- REQUIRED ACTION:
The answer should match the entries below word for word, minus their pictures.

──────────

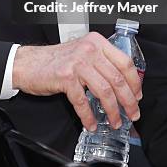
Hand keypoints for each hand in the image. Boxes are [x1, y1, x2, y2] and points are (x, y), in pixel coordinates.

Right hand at [12, 32, 141, 130]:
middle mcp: (89, 49)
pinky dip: (88, 116)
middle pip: (117, 78)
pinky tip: (91, 124)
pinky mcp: (65, 77)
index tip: (137, 95)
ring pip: (104, 91)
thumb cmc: (56, 60)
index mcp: (97, 42)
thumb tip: (123, 83)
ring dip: (112, 111)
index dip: (134, 82)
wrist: (28, 63)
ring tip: (114, 121)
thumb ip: (101, 61)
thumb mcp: (82, 52)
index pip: (124, 62)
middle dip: (128, 101)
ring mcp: (77, 63)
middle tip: (132, 113)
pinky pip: (82, 101)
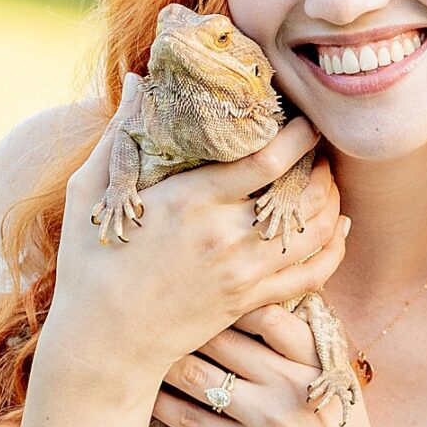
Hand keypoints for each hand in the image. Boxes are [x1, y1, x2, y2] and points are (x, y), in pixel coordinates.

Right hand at [47, 98, 346, 394]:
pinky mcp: (250, 302)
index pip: (267, 160)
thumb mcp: (89, 194)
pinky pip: (313, 274)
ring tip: (327, 180)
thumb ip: (117, 135)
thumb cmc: (89, 265)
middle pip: (303, 194)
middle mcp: (226, 237)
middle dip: (321, 165)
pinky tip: (337, 228)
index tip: (305, 118)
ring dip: (332, 201)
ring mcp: (243, 274)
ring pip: (316, 232)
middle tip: (319, 147)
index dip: (298, 135)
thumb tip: (137, 82)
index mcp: (190, 201)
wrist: (103, 344)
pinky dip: (335, 248)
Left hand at [151, 303, 407, 426]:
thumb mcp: (339, 398)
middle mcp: (295, 383)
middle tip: (145, 317)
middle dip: (180, 323)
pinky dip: (160, 406)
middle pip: (221, 334)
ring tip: (133, 352)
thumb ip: (304, 360)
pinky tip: (141, 398)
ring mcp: (271, 420)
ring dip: (160, 362)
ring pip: (196, 373)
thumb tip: (260, 318)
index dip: (226, 297)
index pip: (268, 309)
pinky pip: (189, 421)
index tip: (193, 294)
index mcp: (321, 361)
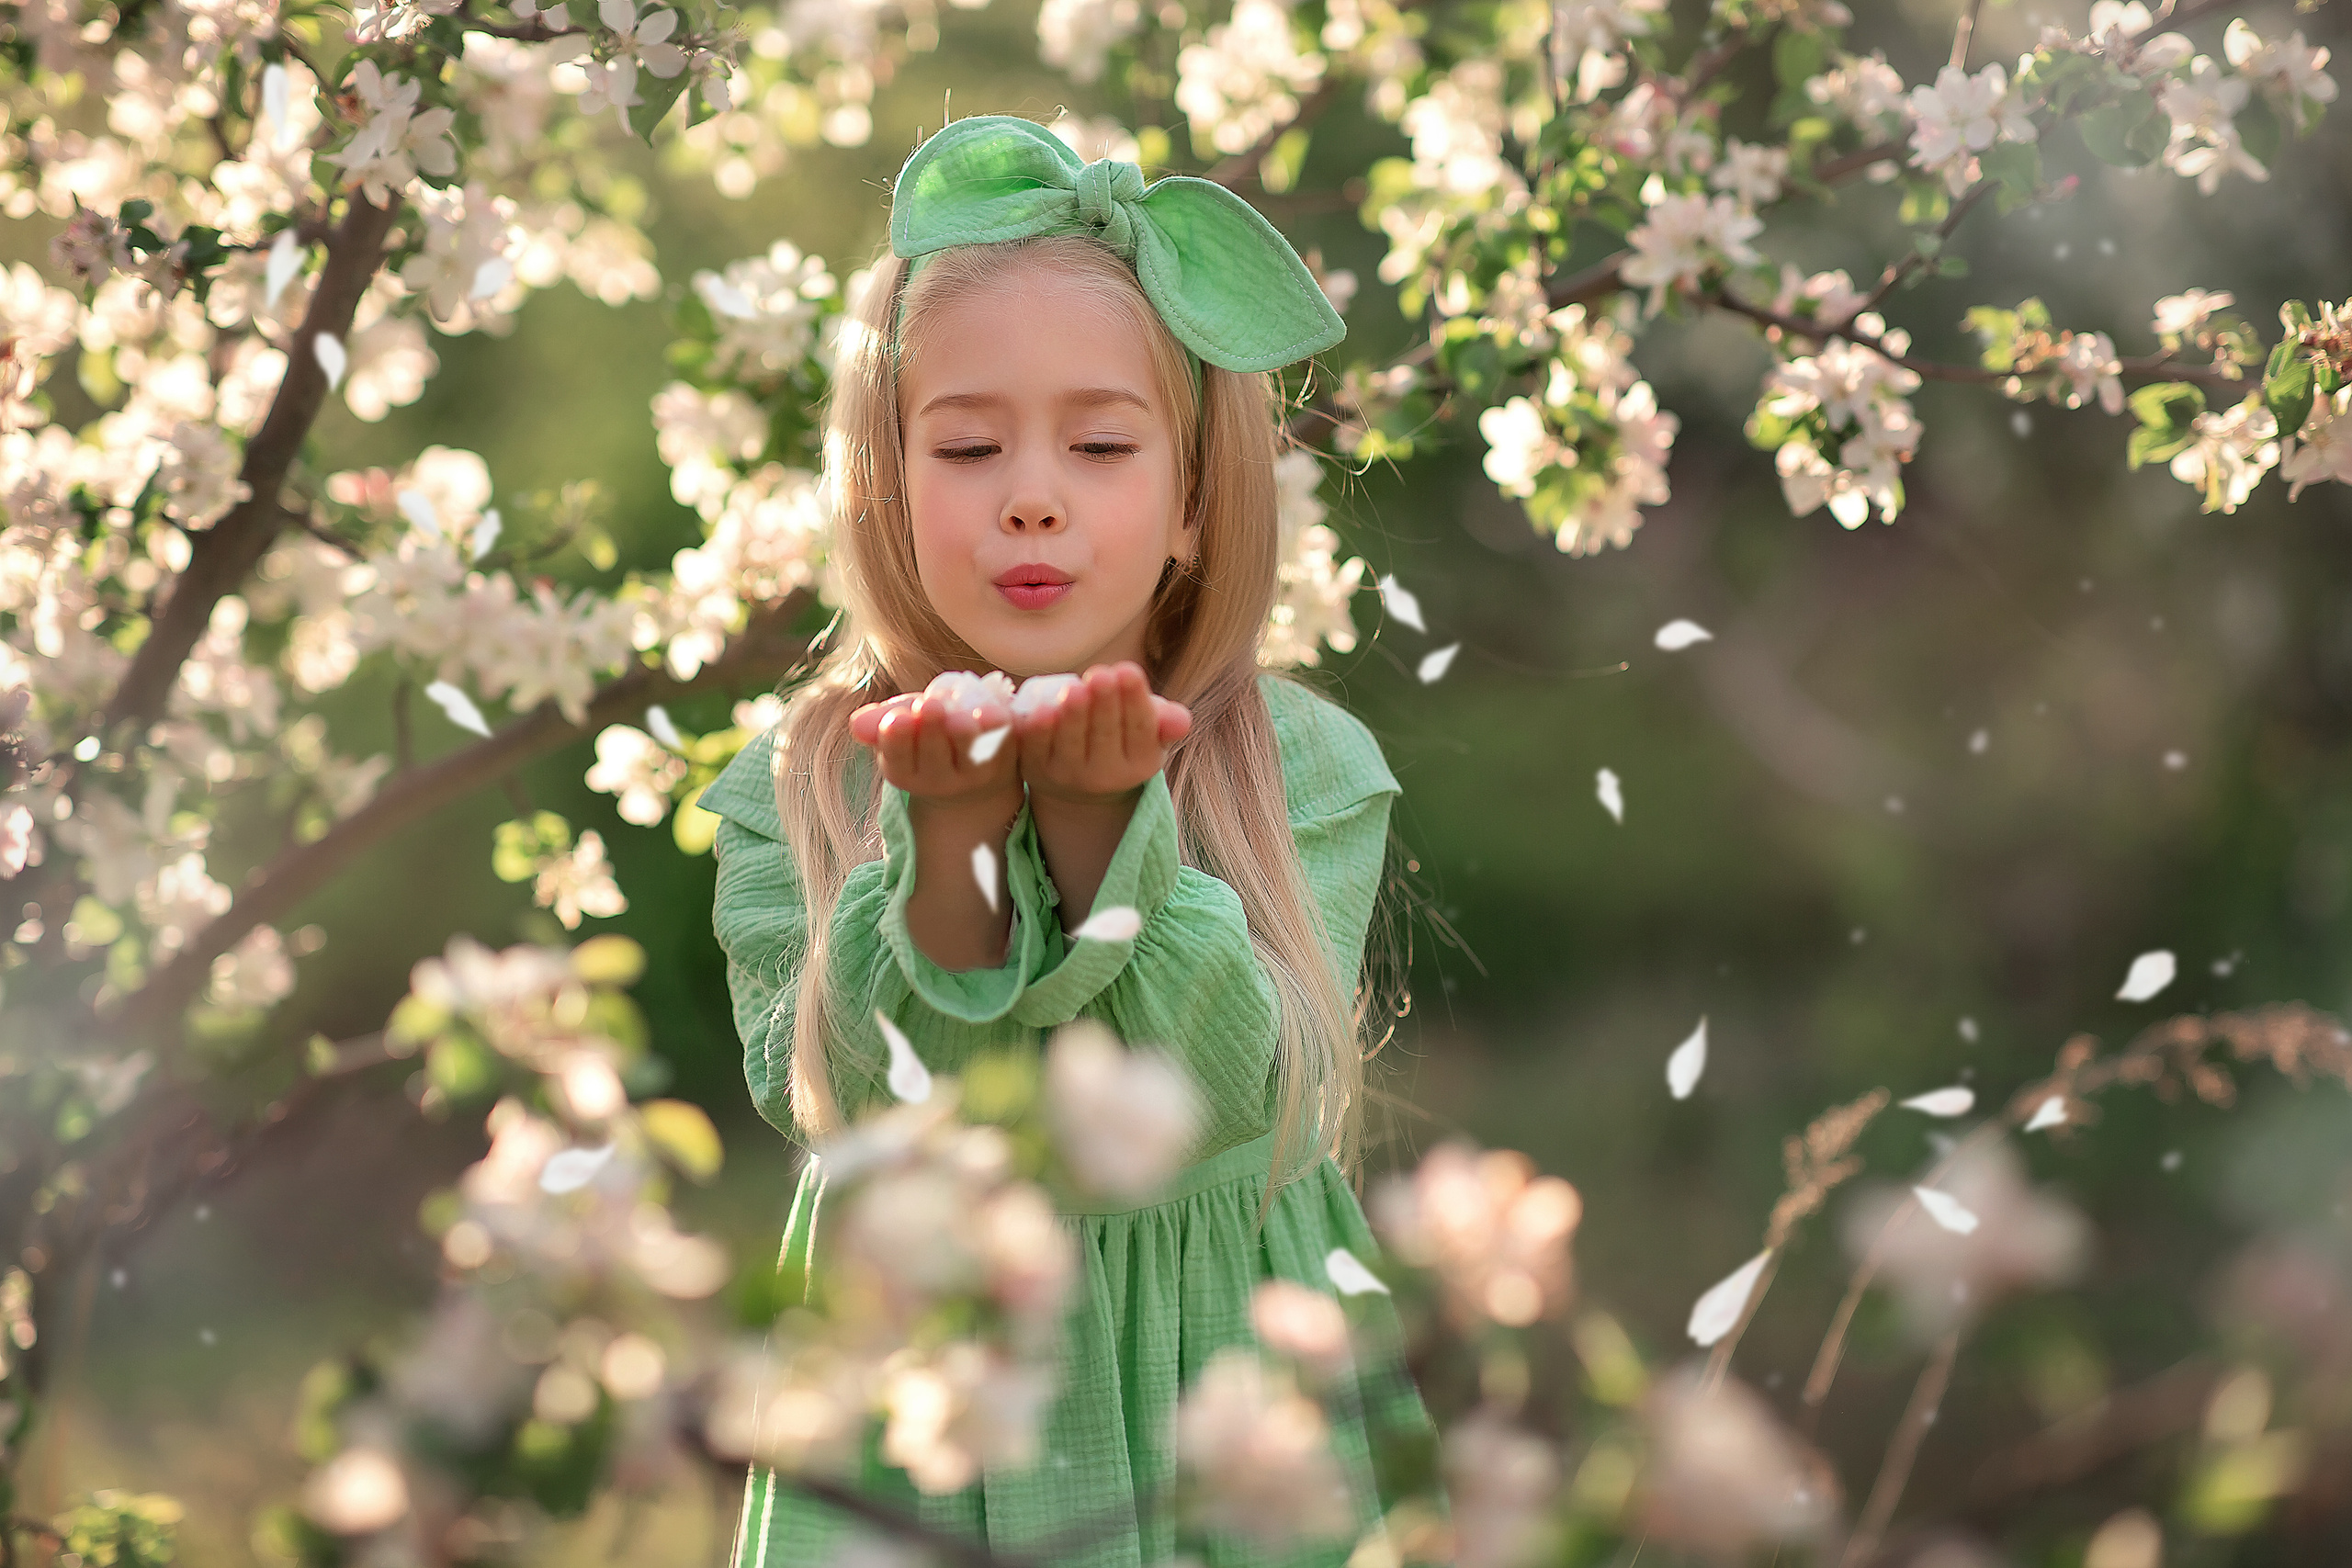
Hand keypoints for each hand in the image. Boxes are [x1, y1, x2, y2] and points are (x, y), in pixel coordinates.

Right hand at [850, 686, 1019, 806]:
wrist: (975, 770)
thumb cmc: (930, 734)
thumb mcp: (902, 725)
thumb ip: (882, 722)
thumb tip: (855, 723)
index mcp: (904, 770)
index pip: (896, 757)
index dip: (896, 738)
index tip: (896, 720)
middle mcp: (938, 780)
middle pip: (934, 751)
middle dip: (931, 728)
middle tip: (930, 706)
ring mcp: (974, 773)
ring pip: (968, 746)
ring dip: (963, 726)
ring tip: (961, 712)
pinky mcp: (1006, 760)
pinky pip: (1000, 739)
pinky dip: (994, 722)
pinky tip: (992, 711)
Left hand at [1017, 661, 1191, 807]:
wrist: (1078, 777)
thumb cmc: (1120, 738)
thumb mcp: (1150, 731)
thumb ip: (1167, 720)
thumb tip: (1181, 720)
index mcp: (1141, 763)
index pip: (1140, 729)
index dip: (1134, 700)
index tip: (1128, 671)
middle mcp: (1106, 776)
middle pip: (1106, 734)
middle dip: (1104, 703)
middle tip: (1100, 674)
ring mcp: (1068, 775)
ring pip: (1072, 742)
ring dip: (1073, 715)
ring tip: (1074, 688)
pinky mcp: (1036, 769)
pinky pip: (1037, 748)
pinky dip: (1039, 730)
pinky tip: (1042, 709)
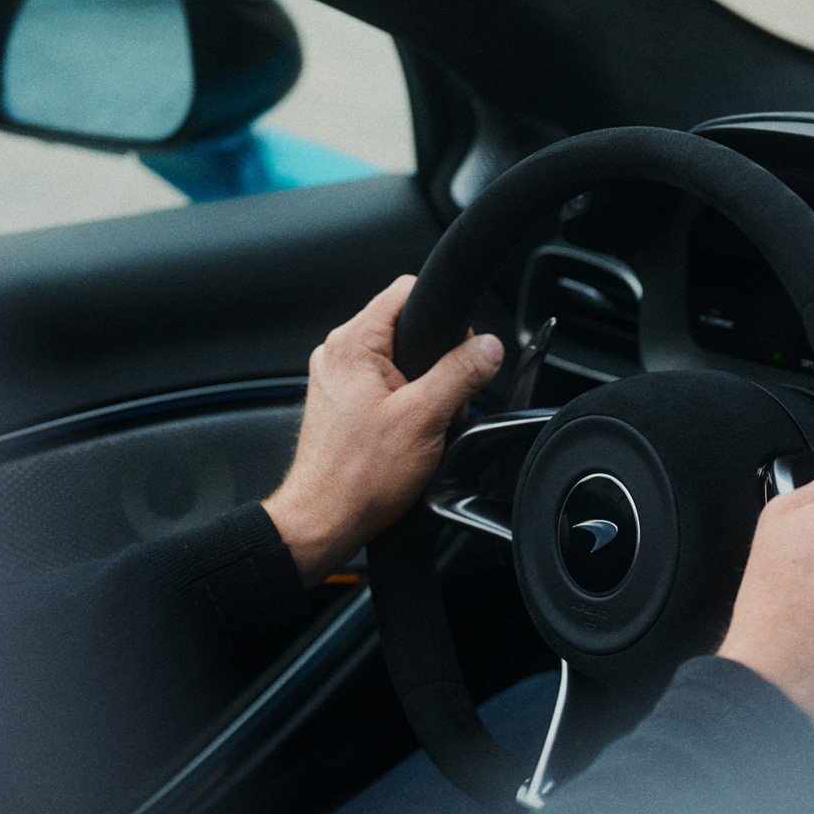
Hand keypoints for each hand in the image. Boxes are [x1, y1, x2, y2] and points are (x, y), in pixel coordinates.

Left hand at [263, 275, 503, 586]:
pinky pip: (386, 391)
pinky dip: (406, 409)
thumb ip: (461, 374)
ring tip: (423, 427)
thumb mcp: (425, 418)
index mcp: (353, 343)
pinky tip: (409, 439)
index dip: (445, 316)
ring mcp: (337, 382)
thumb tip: (488, 348)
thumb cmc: (359, 477)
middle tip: (442, 403)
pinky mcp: (342, 407)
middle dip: (437, 363)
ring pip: (400, 364)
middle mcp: (338, 355)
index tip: (460, 350)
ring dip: (423, 392)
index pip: (407, 291)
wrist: (325, 521)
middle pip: (408, 330)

──────────

- WRITTEN ANSWER:
Hand keypoints for each hand in the image. Boxes are [x1, y1, x2, y2] and points are (x, y), in pixel coordinates.

Right hand at [12, 32, 141, 130]:
middle mcp: (89, 49)
pinky dip: (88, 116)
middle pip: (117, 78)
pinky tip: (91, 124)
pinky mcp: (65, 77)
index tip: (137, 95)
ring pip: (104, 91)
thumb cmc: (56, 60)
index mcp: (97, 42)
thumb tip: (123, 83)
ring dip: (112, 111)
index dip: (134, 82)
wrist: (28, 63)
ring tip: (114, 121)
thumb ip: (101, 61)
thumb mcp: (82, 52)
index pip: (124, 62)
middle dip: (128, 101)
ring mcp: (77, 63)
middle tip: (132, 113)
pinky pip: (82, 101)
Hand keypoints for each hand in the image. Boxes are [x1, y1, x2, y2] and points are (x, y), in pixel coordinates.

Right hand at [47, 98, 346, 394]:
pinky mcp: (250, 302)
index pip: (267, 160)
thumb mcp: (89, 194)
pinky pip: (313, 274)
ring tip: (327, 180)
thumb ip: (117, 135)
thumb cmc: (89, 265)
middle pip: (303, 194)
middle mcp: (226, 237)
middle dip: (321, 165)
pinky tip: (337, 228)
index tip: (305, 118)
ring dip: (332, 201)
ring mcp: (243, 274)
ring pip: (316, 232)
middle tip: (319, 147)
index dip: (298, 135)
thumb tip: (137, 82)
index mcp: (190, 201)
wrist: (103, 344)
pinky dip: (335, 248)
Left hand at [151, 303, 407, 426]:
thumb mcp: (339, 398)
middle mcp: (295, 383)
middle tip: (145, 317)
middle dip: (180, 323)
pinky dip: (160, 406)
middle pip: (221, 334)
ring tip: (133, 352)
thumb ip: (304, 360)
pinky tip: (141, 398)
ring mcp: (271, 420)
ring dip: (160, 362)
ring pip: (196, 373)
thumb tip: (260, 318)
index dip: (226, 297)
index pip: (268, 309)
pinky pip: (189, 421)
index tip: (193, 294)
index mcp: (321, 361)
Hand keypoints for each hand in the image. Boxes are [x1, y1, x2, y2] and points are (x, y), in pixel coordinates.

Right hand at [850, 686, 1019, 806]:
wrist: (975, 770)
thumb cmc: (930, 734)
thumb mcp: (902, 725)
thumb ip: (882, 722)
thumb tip: (855, 723)
index mcp: (904, 770)
index pip: (896, 757)
index dip: (896, 738)
index tip: (896, 720)
middle mcp: (938, 780)
middle pip: (934, 751)
middle dip: (931, 728)
middle tip: (930, 706)
ring mcp: (974, 773)
ring pip: (968, 746)
ring dip: (963, 726)
ring tip: (961, 712)
pinky mcp: (1006, 760)
pinky pip: (1000, 739)
pinky dip: (994, 722)
pinky tip: (992, 711)
Left hand at [1017, 661, 1191, 807]:
wrist: (1078, 777)
thumb cmc: (1120, 738)
thumb mcp: (1150, 731)
thumb ip: (1167, 720)
thumb tip: (1181, 720)
index mcp: (1141, 763)
index pip: (1140, 729)
index dip: (1134, 700)
index tip: (1128, 671)
middle mcp: (1106, 776)
middle pip: (1106, 734)
middle dip: (1104, 703)
middle tip: (1100, 674)
ring mcp: (1068, 775)
ring pip: (1072, 742)
ring dip: (1073, 715)
ring tip: (1074, 688)
pinky mcp: (1036, 769)
pinky pip: (1037, 748)
pinky dip: (1039, 730)
pinky tip: (1042, 709)
Hand keypoints for each hand in the image. Boxes are [x1, y1, x2, y2] and points are (x, y), in pixel coordinates.

Left hand at [263, 275, 503, 586]:
pinky pip: (386, 391)
pinky dip: (406, 409)
thumb ip: (461, 374)
ring tip: (423, 427)
thumb mcp: (425, 418)
index mcp: (353, 343)
pinky tip: (409, 439)
index dip: (445, 316)
ring mcp: (337, 382)
thumb tip: (488, 348)
thumb cmc: (359, 477)
middle tip: (442, 403)
pinky mcp: (342, 407)
middle dip: (437, 363)
ring pip: (400, 364)
middle mcp: (338, 355)
index tip: (460, 350)
ring dip: (423, 392)
index pip: (407, 291)
wrist: (325, 521)
middle pip: (408, 330)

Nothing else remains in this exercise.